§ **Travail à faire**:
Extrayez sans rien modifier les lignes qui partent de celle contenant « Q: Is there any cup or » et vont jusqu'à celle contenant « awning over the building », ces deux lignes comprises. Laissez les images hors de votre réponse.
==== Extrait des données ====
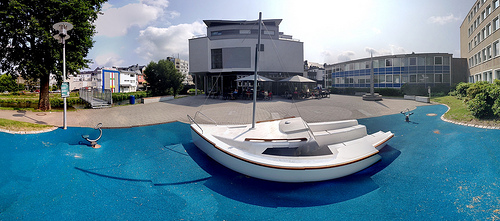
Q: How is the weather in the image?
A: It is sunny.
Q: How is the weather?
A: It is sunny.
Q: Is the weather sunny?
A: Yes, it is sunny.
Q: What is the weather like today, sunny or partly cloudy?
A: It is sunny.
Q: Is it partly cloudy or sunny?
A: It is sunny.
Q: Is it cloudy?
A: No, it is sunny.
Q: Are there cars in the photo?
A: No, there are no cars.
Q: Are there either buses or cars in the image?
A: No, there are no cars or buses.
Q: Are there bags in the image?
A: No, there are no bags.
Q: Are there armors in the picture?
A: No, there are no armors.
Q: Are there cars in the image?
A: No, there are no cars.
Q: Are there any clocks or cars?
A: No, there are no cars or clocks.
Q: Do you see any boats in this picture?
A: Yes, there is a boat.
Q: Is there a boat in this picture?
A: Yes, there is a boat.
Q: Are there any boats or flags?
A: Yes, there is a boat.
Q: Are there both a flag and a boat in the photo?
A: No, there is a boat but no flags.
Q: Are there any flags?
A: No, there are no flags.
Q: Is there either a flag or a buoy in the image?
A: No, there are no flags or buoys.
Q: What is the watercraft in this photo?
A: The watercraft is a boat.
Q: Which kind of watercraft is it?
A: The watercraft is a boat.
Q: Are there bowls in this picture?
A: No, there are no bowls.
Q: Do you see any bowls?
A: No, there are no bowls.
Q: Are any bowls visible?
A: No, there are no bowls.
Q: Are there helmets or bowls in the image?
A: No, there are no bowls or helmets.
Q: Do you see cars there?
A: No, there are no cars.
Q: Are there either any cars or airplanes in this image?
A: No, there are no cars or airplanes.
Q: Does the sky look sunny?
A: Yes, the sky is sunny.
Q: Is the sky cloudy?
A: No, the sky is sunny.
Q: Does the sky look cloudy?
A: No, the sky is sunny.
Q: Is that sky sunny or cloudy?
A: The sky is sunny.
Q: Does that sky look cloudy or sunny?
A: The sky is sunny.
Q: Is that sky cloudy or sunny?
A: The sky is sunny.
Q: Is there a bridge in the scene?
A: Yes, there is a bridge.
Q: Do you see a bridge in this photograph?
A: Yes, there is a bridge.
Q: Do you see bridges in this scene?
A: Yes, there is a bridge.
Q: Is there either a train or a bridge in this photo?
A: Yes, there is a bridge.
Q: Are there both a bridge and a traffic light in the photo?
A: No, there is a bridge but no traffic lights.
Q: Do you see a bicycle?
A: No, there are no bicycles.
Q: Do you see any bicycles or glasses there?
A: No, there are no bicycles or glasses.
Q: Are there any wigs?
A: No, there are no wigs.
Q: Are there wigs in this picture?
A: No, there are no wigs.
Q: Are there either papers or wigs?
A: No, there are no wigs or papers.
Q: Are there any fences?
A: Yes, there is a fence.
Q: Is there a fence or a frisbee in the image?
A: Yes, there is a fence.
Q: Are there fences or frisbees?
A: Yes, there is a fence.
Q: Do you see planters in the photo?
A: No, there are no planters.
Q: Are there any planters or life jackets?
A: No, there are no planters or life jackets.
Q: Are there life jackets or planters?
A: No, there are no planters or life jackets.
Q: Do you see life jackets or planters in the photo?
A: No, there are no planters or life jackets.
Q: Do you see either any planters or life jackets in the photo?
A: No, there are no planters or life jackets.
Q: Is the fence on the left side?
A: Yes, the fence is on the left of the image.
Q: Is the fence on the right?
A: No, the fence is on the left of the image.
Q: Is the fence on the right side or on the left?
A: The fence is on the left of the image.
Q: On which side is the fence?
A: The fence is on the left of the image.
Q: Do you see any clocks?
A: No, there are no clocks.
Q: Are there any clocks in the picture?
A: No, there are no clocks.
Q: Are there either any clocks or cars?
A: No, there are no clocks or cars.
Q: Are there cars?
A: No, there are no cars.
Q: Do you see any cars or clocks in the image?
A: No, there are no cars or clocks.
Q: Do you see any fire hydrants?
A: No, there are no fire hydrants.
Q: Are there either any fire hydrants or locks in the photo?
A: No, there are no fire hydrants or locks.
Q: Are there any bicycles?
A: No, there are no bicycles.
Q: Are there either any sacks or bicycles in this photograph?
A: No, there are no bicycles or sacks.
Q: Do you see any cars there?
A: No, there are no cars.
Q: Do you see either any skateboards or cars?
A: No, there are no cars or skateboards.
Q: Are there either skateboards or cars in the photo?
A: No, there are no cars or skateboards.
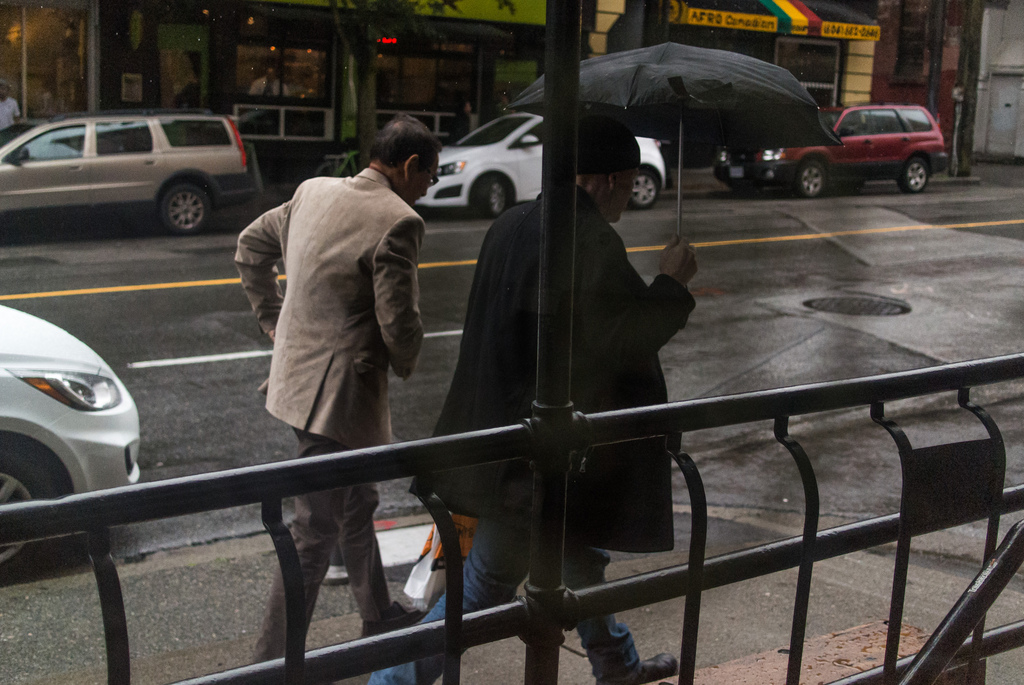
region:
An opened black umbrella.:
[506, 39, 842, 156]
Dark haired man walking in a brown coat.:
[235, 105, 438, 666]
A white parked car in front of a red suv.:
[414, 111, 667, 216]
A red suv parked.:
[712, 102, 951, 191]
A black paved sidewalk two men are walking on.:
[4, 506, 899, 683]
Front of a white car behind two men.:
[1, 302, 141, 563]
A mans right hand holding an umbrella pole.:
[661, 235, 699, 289]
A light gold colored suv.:
[3, 114, 261, 233]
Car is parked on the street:
[0, 303, 149, 572]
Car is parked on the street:
[0, 110, 257, 232]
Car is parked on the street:
[416, 111, 667, 207]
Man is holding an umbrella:
[513, 38, 837, 247]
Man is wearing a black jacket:
[409, 187, 695, 552]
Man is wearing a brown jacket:
[234, 168, 428, 438]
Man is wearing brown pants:
[253, 439, 394, 664]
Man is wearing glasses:
[402, 155, 445, 184]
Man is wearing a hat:
[551, 108, 640, 172]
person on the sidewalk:
[234, 118, 438, 653]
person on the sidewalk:
[415, 121, 692, 682]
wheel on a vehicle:
[157, 176, 209, 234]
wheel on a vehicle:
[0, 434, 73, 575]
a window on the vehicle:
[176, 120, 225, 149]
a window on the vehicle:
[111, 123, 140, 166]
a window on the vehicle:
[15, 116, 53, 168]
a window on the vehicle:
[448, 119, 483, 138]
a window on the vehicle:
[843, 114, 848, 127]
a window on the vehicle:
[871, 103, 891, 142]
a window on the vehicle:
[901, 103, 949, 142]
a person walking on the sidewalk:
[597, 13, 820, 539]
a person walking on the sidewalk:
[217, 84, 465, 606]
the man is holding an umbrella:
[511, 35, 843, 323]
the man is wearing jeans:
[389, 497, 649, 678]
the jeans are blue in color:
[366, 511, 639, 682]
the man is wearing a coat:
[410, 192, 687, 550]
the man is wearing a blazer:
[236, 168, 426, 435]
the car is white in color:
[3, 301, 143, 555]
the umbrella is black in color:
[515, 37, 839, 287]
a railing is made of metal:
[8, 357, 1021, 681]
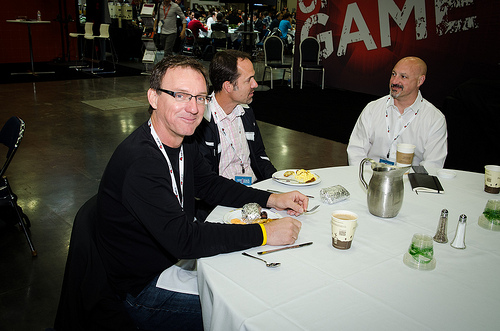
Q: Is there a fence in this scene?
A: No, there are no fences.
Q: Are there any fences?
A: No, there are no fences.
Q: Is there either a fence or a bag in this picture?
A: No, there are no fences or bags.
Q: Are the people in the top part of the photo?
A: Yes, the people are in the top of the image.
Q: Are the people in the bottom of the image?
A: No, the people are in the top of the image.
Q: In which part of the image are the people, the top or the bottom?
A: The people are in the top of the image.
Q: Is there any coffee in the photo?
A: Yes, there is coffee.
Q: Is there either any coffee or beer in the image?
A: Yes, there is coffee.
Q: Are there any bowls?
A: No, there are no bowls.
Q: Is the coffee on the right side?
A: Yes, the coffee is on the right of the image.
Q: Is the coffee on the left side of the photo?
A: No, the coffee is on the right of the image.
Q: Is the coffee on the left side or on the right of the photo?
A: The coffee is on the right of the image.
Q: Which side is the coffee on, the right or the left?
A: The coffee is on the right of the image.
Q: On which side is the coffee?
A: The coffee is on the right of the image.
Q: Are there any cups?
A: Yes, there is a cup.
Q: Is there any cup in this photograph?
A: Yes, there is a cup.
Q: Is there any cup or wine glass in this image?
A: Yes, there is a cup.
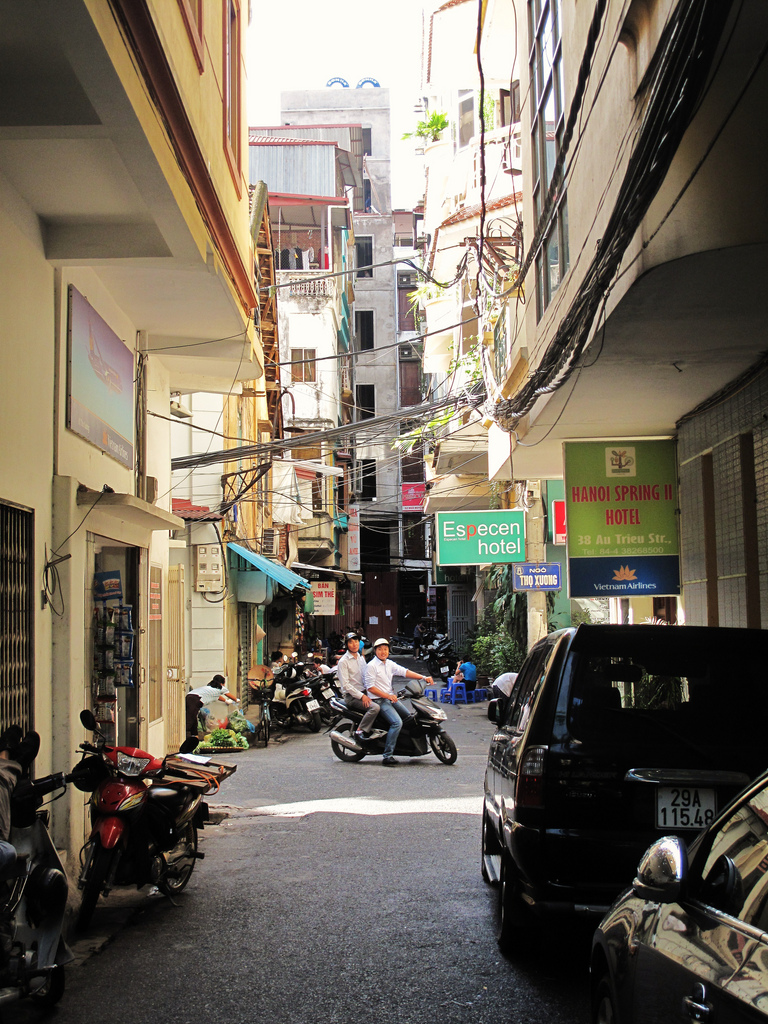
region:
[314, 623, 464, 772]
Two men on a motorcycle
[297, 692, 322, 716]
License plate on the motorcycle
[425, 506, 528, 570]
Sign on the building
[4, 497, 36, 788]
metal bars on the door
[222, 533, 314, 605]
awning over the building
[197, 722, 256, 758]
vegetables on the skid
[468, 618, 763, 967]
Car on the raod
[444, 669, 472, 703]
Blue chair by the building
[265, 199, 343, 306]
balcony on the building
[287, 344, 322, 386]
window in the building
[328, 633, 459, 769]
the men on the moped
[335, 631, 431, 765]
the men are wearing helmets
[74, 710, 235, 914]
the moped is red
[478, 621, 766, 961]
the car is parked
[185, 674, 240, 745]
the woman is bending over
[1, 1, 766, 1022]
the narrow road between the buildings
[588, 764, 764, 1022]
the black car is parked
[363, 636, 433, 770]
the man is wearing blue jeans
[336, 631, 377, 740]
the man is wearing gray pants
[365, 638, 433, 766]
the man wearing a long sleeved shirt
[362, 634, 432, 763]
Man wearing a white button down shirt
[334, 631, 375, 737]
Man riding a motorcycle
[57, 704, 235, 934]
Red motorcycle parked next to a building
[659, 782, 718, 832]
Black and white license plate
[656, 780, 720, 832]
License plate on the black car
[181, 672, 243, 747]
Woman wearing black pants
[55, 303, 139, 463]
A sign on a building.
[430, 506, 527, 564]
A sign on a building.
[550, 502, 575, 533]
A sign on a building.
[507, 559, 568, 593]
A sign on a building.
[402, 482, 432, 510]
A sign on a building.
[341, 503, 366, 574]
A sign on a building.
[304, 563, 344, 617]
A sign on a building.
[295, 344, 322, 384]
A window on a building.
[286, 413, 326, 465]
A window on a building.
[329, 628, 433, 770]
two men riding motorcycles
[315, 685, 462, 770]
motorcycle on road is black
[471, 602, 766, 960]
small suv is parked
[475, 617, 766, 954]
small suv is black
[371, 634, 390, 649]
man wearing white helmet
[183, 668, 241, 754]
woman leaning over vegetables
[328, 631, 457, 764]
Two Asian men on a motorbike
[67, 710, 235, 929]
Red motorbike parked on the street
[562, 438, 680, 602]
Hanoit Spring II Hotel sign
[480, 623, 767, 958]
Dark colored van parked on the street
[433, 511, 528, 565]
Red, green, and white Especen Hotel sign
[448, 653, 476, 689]
Woman in a blue top and black skirt sitting down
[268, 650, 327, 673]
People sitting outside a restaurant in Vietnam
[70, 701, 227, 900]
a moped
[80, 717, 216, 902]
the moped is red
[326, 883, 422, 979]
the ground is grey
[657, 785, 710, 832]
a license plate on the van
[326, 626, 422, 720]
two people on the moped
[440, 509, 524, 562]
a sign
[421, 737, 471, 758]
front tire on the moped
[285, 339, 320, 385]
a small window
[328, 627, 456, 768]
men on motor bike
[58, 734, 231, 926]
motorcycle is red on street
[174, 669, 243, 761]
woman on street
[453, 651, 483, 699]
woman wearing blue shirt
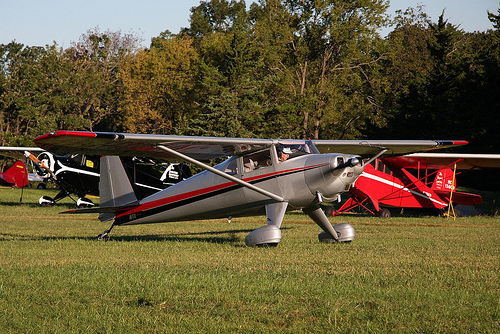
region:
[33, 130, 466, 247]
gray airplane on the ground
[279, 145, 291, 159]
pilot inside gray airplane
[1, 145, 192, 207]
black airplane in the back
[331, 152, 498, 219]
red airplane in the back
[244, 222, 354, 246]
front wheels of a gray airplane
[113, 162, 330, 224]
red and black lines on a gray airplane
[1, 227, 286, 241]
shadow of the gray airplane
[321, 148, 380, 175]
engine of an airplane turned on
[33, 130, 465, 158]
gray wings of an airplane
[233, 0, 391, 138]
big tree behind the airplanes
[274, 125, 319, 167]
A pilot wearing a white cap.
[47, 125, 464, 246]
Black, white and red airplane.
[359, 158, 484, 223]
Red and white airplane.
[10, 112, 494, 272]
Three airplanes on the grass.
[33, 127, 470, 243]
Airplane ready for take off.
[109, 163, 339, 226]
Black and red stripes on the airplane.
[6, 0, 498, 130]
Trees surrounding the air field.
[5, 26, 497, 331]
Private air field.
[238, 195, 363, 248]
Small airplane landing gear.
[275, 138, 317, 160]
A female pilot ready to take off.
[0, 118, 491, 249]
Planes on the grass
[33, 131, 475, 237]
the plane is silver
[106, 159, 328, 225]
black and red stripe on plane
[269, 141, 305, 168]
Person is inside the silver plane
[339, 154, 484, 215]
The plane is red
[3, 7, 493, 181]
Trees behind the planes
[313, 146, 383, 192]
The propeller is spinning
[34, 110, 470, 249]
The pilot is starting the plane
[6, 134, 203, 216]
Black and white plane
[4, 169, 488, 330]
the grass is short, brown, and green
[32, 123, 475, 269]
a silver, red, and black airplane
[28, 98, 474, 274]
a single engine airplane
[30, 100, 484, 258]
a fixed wing aircraft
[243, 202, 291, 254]
the landing gear of an airplane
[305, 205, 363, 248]
the landing gear of an airplane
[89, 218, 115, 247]
the landing gear of an airplane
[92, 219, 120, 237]
the tail wheel of an airplane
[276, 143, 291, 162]
the pilot of an airplane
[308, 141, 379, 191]
the prop of an airplane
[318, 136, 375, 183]
the propeller of an airplane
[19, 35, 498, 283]
parked planes on the grass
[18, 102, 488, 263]
these planes are different colors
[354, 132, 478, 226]
this plane is red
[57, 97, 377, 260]
this plane is silver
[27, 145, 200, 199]
this plane is black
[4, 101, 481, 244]
there are four planes in the shot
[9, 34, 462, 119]
trees near the planes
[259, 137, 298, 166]
a pilot in the plane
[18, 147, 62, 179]
an orange propeller on the black plane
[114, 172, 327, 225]
black and red stripes on the silver plane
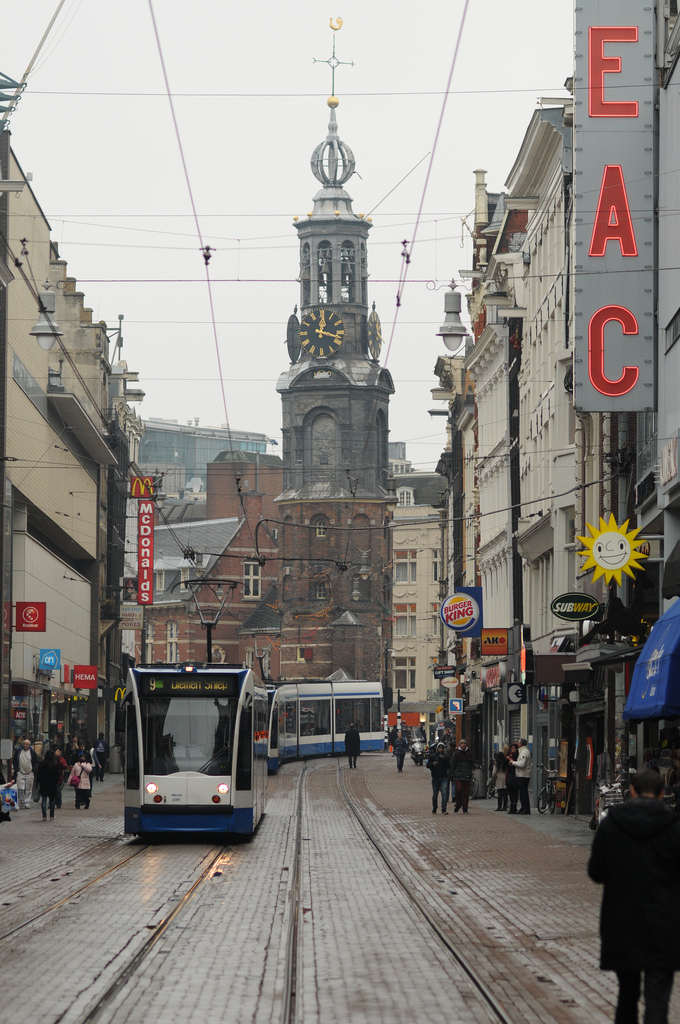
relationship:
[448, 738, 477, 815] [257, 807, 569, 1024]
man walking on road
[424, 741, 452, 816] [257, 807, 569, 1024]
woman walking on road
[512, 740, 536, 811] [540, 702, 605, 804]
man standing in front of store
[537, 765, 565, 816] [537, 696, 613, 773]
bike in front of store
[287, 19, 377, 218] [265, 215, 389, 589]
steeple on top of building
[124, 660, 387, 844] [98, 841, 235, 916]
street car on track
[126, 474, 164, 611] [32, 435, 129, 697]
sign attached to building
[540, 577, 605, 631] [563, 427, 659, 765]
sign attached to building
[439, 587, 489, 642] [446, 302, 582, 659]
sign attached to building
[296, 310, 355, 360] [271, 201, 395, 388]
clock on tower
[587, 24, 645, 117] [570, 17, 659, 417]
letter on a sign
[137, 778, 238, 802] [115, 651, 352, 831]
headlights are on a train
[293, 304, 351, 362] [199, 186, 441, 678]
clocks are on a building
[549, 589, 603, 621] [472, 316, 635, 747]
sign on a building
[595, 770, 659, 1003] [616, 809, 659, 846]
man wearing a coat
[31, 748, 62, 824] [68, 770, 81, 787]
person carrying a bag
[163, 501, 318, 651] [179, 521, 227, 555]
building has a roof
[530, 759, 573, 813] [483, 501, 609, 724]
bicycle leaning against a building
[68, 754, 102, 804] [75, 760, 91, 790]
woman wearing a coat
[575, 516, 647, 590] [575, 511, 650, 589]
sign has a smiling sign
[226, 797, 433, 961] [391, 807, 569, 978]
tracks are in road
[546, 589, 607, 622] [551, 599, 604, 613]
sign has letters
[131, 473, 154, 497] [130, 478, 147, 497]
symbol has golden arches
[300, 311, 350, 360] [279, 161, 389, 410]
clock on tower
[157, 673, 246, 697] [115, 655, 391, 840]
destination sign on streetcar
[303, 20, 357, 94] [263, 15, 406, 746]
cross on top of building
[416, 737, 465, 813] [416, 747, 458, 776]
person wearing jacket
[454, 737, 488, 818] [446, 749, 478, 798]
person wearing jacket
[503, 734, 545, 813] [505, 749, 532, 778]
person wearing jacket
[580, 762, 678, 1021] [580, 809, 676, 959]
person wearing jacket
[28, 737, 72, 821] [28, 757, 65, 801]
person wearing jacket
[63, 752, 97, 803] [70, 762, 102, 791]
person wearing jacket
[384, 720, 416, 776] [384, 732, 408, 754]
person wearing jacket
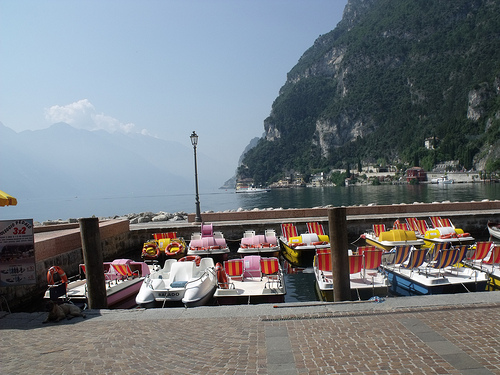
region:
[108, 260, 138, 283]
bright chair on boat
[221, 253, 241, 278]
bright chair on boat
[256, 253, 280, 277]
bright chair on boat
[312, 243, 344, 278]
bright chair on boat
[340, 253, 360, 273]
bright chair on boat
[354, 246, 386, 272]
bright chair on boat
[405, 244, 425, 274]
bright chair on boat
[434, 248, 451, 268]
bright chair on boat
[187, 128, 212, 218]
a light on a pole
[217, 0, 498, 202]
a mountain in front the ocean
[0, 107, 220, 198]
mountains on the background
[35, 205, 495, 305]
boats near a dock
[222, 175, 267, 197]
a white boat in the water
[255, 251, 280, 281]
striped chairs on a boat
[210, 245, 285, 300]
striped chairs on a boat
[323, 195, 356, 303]
a short pole on a dock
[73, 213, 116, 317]
a short pole on a dock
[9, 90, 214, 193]
a white cloud over a mountain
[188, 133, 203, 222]
a street lamp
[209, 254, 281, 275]
chairs on a boat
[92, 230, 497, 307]
many boats in a harbor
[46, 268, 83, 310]
a person standing on the ground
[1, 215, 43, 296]
a sign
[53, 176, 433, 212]
a body of water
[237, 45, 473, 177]
a mountain behind the water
====
§ **Résultat de l'exercice**:
Q: Is there any cup or wine glass in this image?
A: Yes, there is a cup.
region:
[314, 623, 464, 772]
Two men on a motorcycle
[297, 692, 322, 716]
License plate on the motorcycle
[425, 506, 528, 570]
Sign on the building
[4, 497, 36, 788]
metal bars on the door
[222, 533, 314, 605]
awning over the building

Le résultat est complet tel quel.